Interim President and CEO, Ewan Mason, states: “While these results are preliminary, they never-the-less indicate that we may be able to extract Carbon from the atmosphere by filtering out CO2 using waste rock as a storage sink. Should this turn out to be the case, we will be exploring the applicability of utilizing the Carbon Capture and Storage refundable tax credits announced by the federal government in its 2022 Federal Budget as part of our Feasibility Study planning. Given the projected mining rate of 45,000 tonnes

of ore per day from our 2018 PEA, we can see that the Fort à la Corne kimberlites could indeed become a colossal Carbon sink if we can scale a Carbon capture process to our contemplated operations. This then could play a significant role in helping Canada meet its greenhouse gas (GHG) emissions reduction targets.”

All technical information in this press release has been prepared under the supervision of George Read, Senior Vice President Corporate Development, a registered Professional Geoscientist in the Provinces of Saskatchewan and British Columbia and Mark Shimell, Vice President Exploration, a registered Professional Geoscientist in the Province of Saskatchewan and Alberta, who are the Corporation’s “Qualified Persons” under the definition of NI 43-101.

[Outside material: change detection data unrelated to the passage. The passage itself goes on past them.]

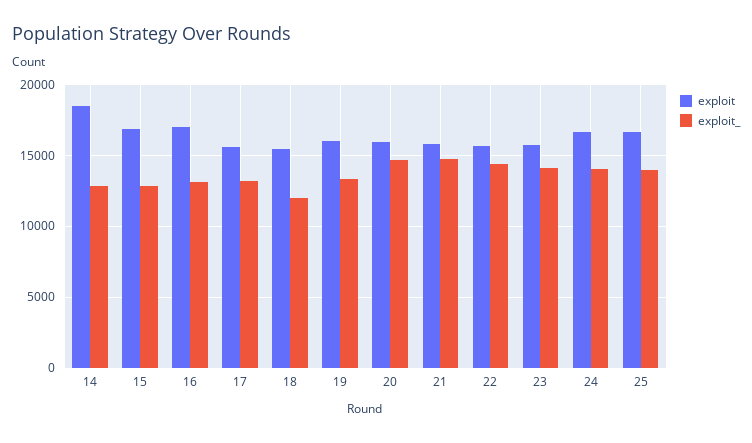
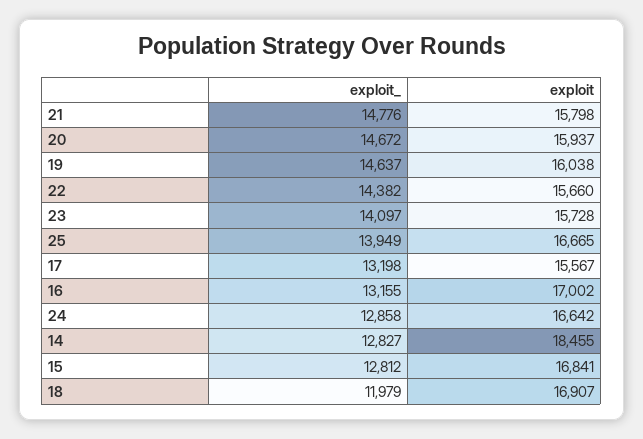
  {
    "exploit": {
      "14": 18455,
      "15": 16841,
      "16": 17002,
      "17": 15567,
-     "18": 15500,
+     "18": 16907,
      "19": 16038,
      "20": 15937,
      "21": 15798,
      "22": 15660,
      "23": 15728,
      "24": 16642,
      "25": 16665
    },
    "exploit_": {
      "14": 12827,
      "15": 12812,
      "16": 13155,
      "17": 13198,
      "18": 11979,
-     "19": 13500,
+     "19": 14637,
      "20": 14672,
      "21": 14776,
      "22": 14382,
      "23": 14097,
-     "24": 14000,
+     "24": 12858,
      "25": 13949
    }
  }

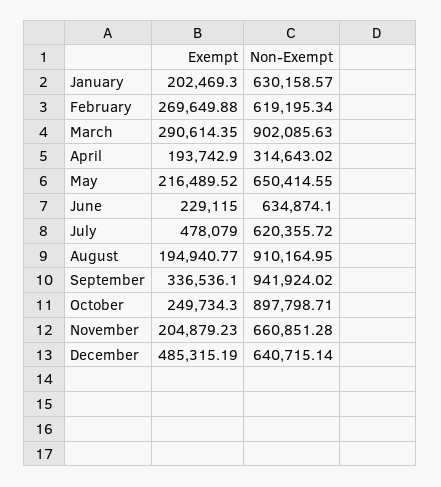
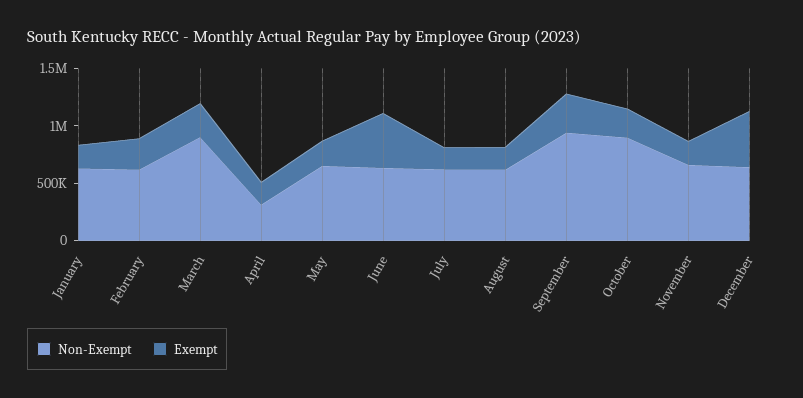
  {
    "Exempt": {
      "January": 202469.3,
      "February": 269649.88,
      "March": 290614.35,
      "April": 193742.9,
      "May": 216489.52,
-     "June": 229115,
+     "June": 500000,
-     "July": 478079,
+     "July": 200000,
      "August": 194940.77,
      "September": 336536.1,
      "October": 249734.3,
      "November": 204879.23,
      "December": 485315.19
    },
    "Non-Exempt": {
      "January": 630158.57,
      "February": 619195.34,
      "March": 902085.63,
      "April": 314643.02,
      "May": 650414.55,
      "June": 634874.1,
      "July": 620355.72,
-     "August": 910164.95,
+     "August": 600000,
      "September": 941924.02,
      "October": 897798.71,
      "November": 660851.28,
      "December": 640715.14
    }
  }

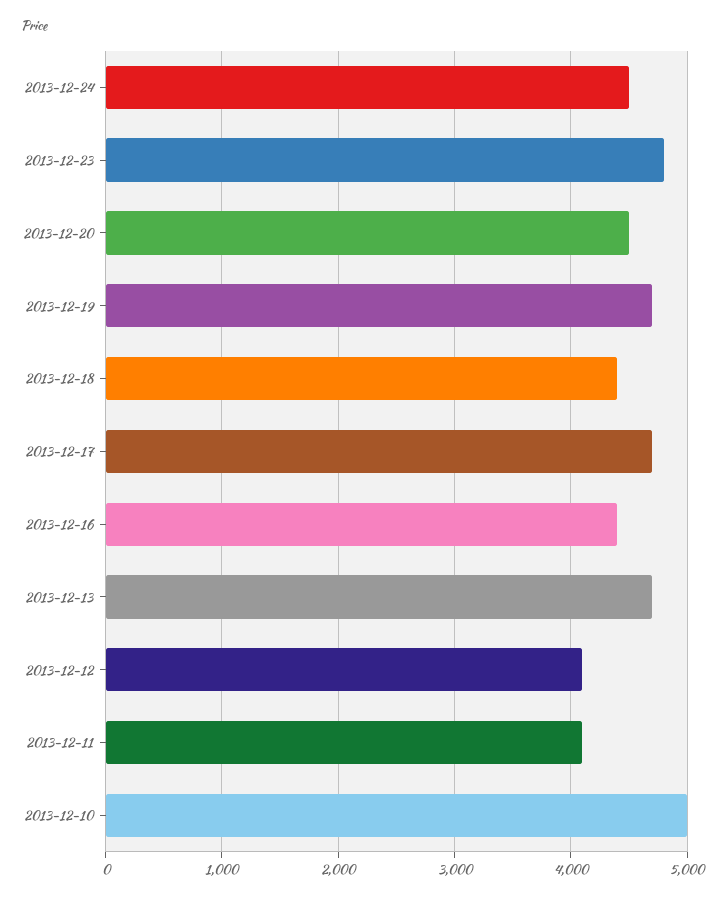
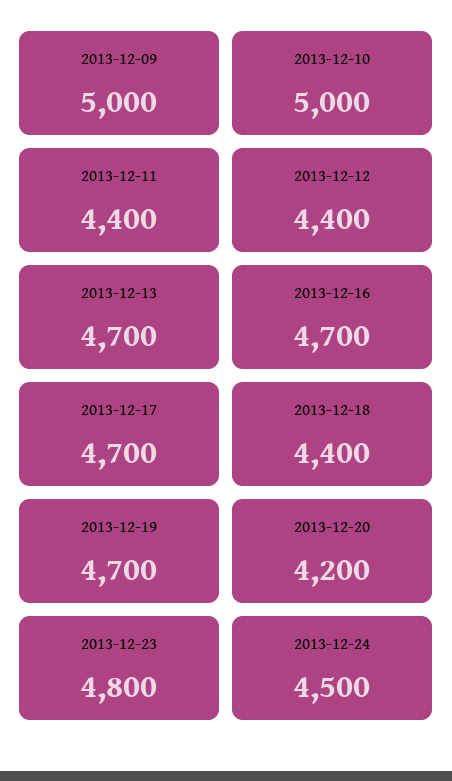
  {
    "2013-12-24": 4500,
    "2013-12-23": 4800,
-   "2013-12-20": 4500,
+   "2013-12-20": 4200,
    "2013-12-19": 4700,
    "2013-12-18": 4400,
    "2013-12-17": 4700,
-   "2013-12-16": 4400,
+   "2013-12-16": 4700,
    "2013-12-13": 4700,
-   "2013-12-12": 4100,
+   "2013-12-12": 4400,
-   "2013-12-11": 4100,
+   "2013-12-11": 4400,
-   "2013-12-10": 5000
+   "2013-12-10": 5000,
+   "2013-12-09": 5000
  }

About Star Diamond Corporation

Star Diamond is a Canadian-based corporation engaged in the acquisition, exploration and development of mineral properties. Shares of Star Diamond trade on the Toronto Stock Exchange under the trading symbol “DIAM”. Star Diamond’s most significant asset is its interest in the Fort à la Corne property in central Saskatchewan. These kimberlites are located in close proximity to established infrastructure, including paved highways and the electrical power grid, which provide significant advantages for future mine development.